O assessor jurídico chefe do TCM-SP, Sandro Mongelli, falou sobre a criação de um padrão de resposta para demandas urgentes. Da assessoria, a ideia de um banco de precedentes foi expandido também para questões de governança, questões envolvendo o fluxo interno de processos do tribunal, entre outros exemplos. "Isso trouxe bastante celeridade", afirmou. 

Na sequência, o procurador-chefe do TCE-PE, Aquiles Bezerra, tratou da tentativa de demonstrar a importância e, até mesmo a dificuldade, de internalização de decisões de precedentes qualificados. "E não somente aqueles elencados no Código de Processo Civil. Falo de todos os precedentes que têm como objetivo racionalizar a aplicação do direito no sistema de Justiça", explicou. "A boa prática que a gente tem a trazer para cá, e até um apelo, é que a gente tente convencer os gestores, conselheiros de incorporar o máximo possível desses precedentes", disse.

Por fim, o consultor-geral do TCEMG, João Alves, levou como experiência positiva a oficina de "Compliance Eleitoral e Vedações Legais (Responsabilização dos agentes)", inserida no Encontro Técnico TCEMG e os Municípios, iniciativa de aproximação da Corte de Contas com as instituições fiscalizadas e acompanhadas. 

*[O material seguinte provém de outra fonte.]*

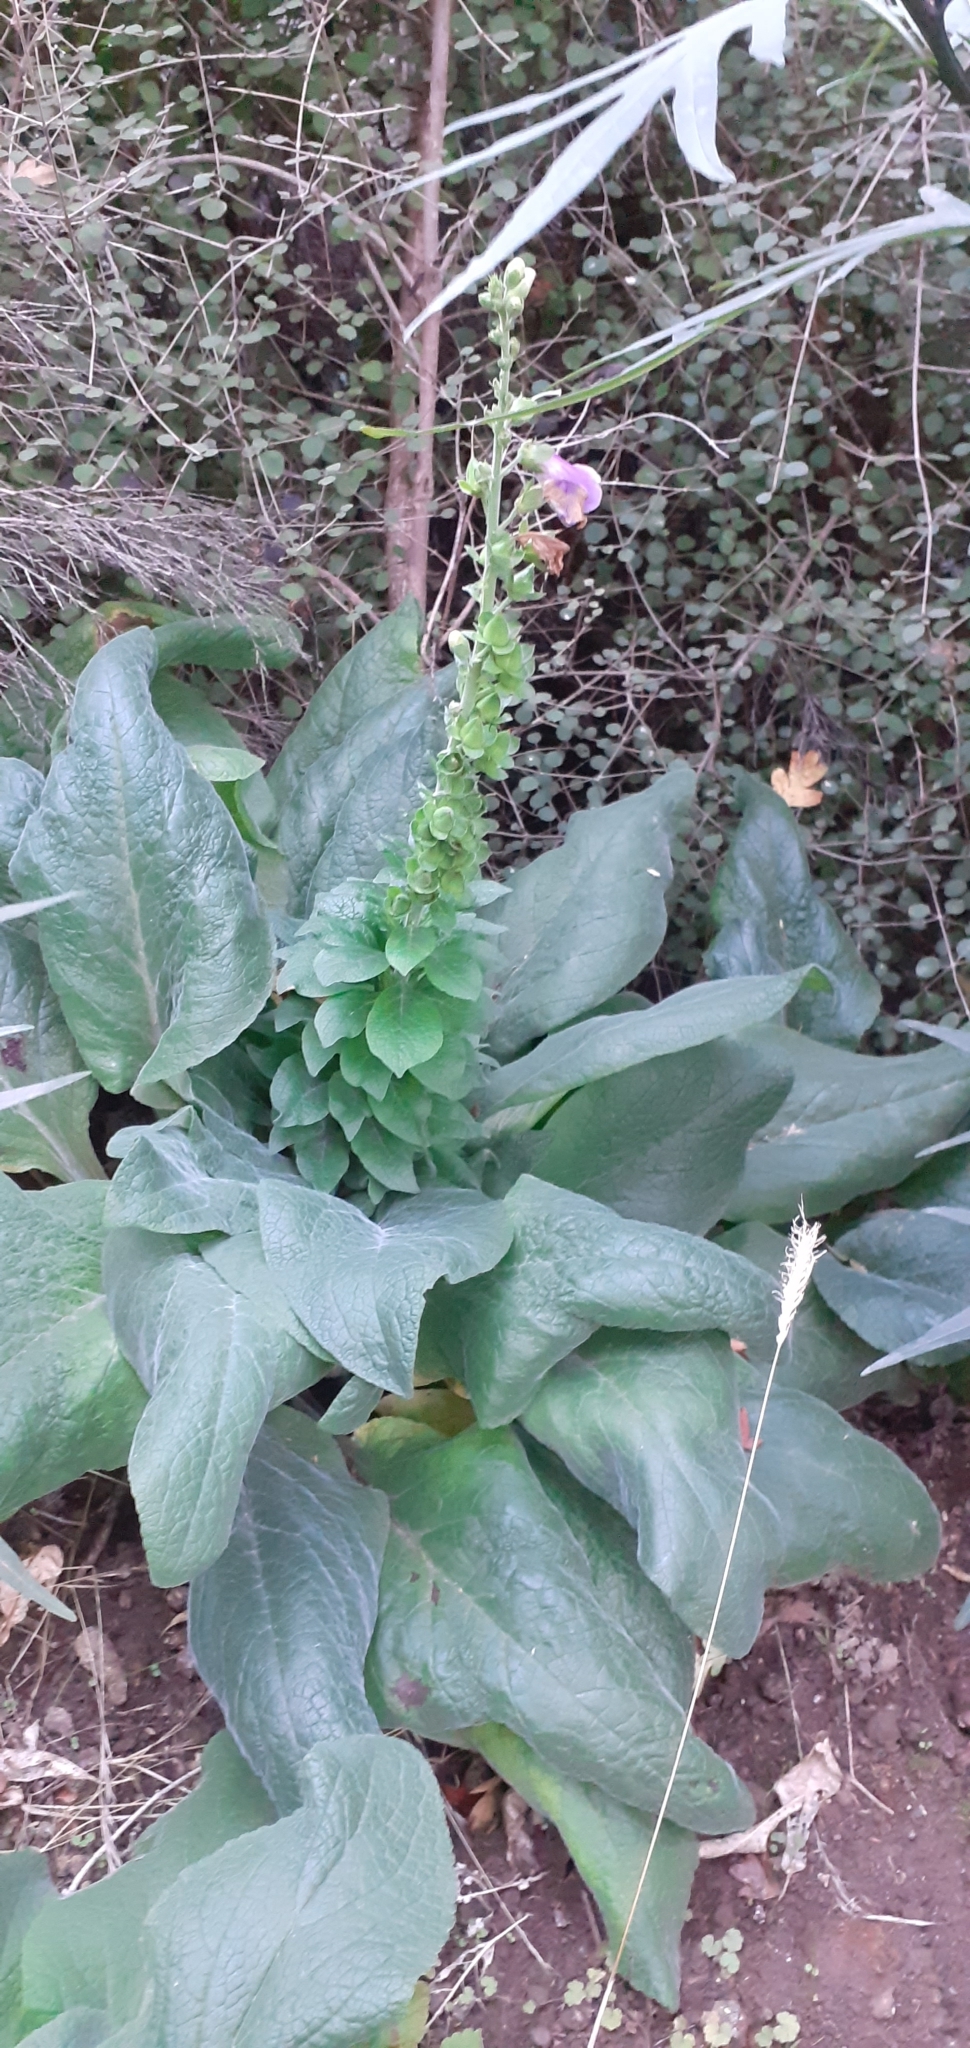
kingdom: Plantae
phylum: Tracheophyta
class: Magnoliopsida
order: Lamiales
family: Plantaginaceae
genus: Digitalis
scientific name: Digitalis purpurea
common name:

"Conseguimos fazer um trabalho interessante porque, apesar de as eleições serem estaduais e federais, a gente tem riscos para o gestor municipal, como a utilização indevida da máquina pública em favor dos candidatos, por exemplo", contextualizou. "Fizemos oficinas de sensibilização com gestores municipais sobre esses riscos e como prevenir isso, transmitindo as regras sobre como funciona o processo para gestores e gestoras municipais, equipes jurídicas e administrativas, controle interno e demais agentes, dando segurança jurídica para a administração, para os jurisdicionados nesse período", afirmou.

Painel final do Enapac trouxe experiências positivas na atuação do Consultivo - Foto: Vinícius Dias/TCEMG

Enapac 2027

A próxima edição do Encontro Nacional de Procuradorias, Assessorias e Consultorias dos Tribunais de Contas (Enapac) será no Rio de Janeiro, no ano que vem. O evento, que já passou por Santa Catarina e, agora, Minas Gerais, representa uma oportunidade para consolidar as Procuradorias, Assessorias e Consultorias dos Tribunais de Contas como essenciais para a efetividade do Controle Externo e para o fortalecimento da Administração Pública.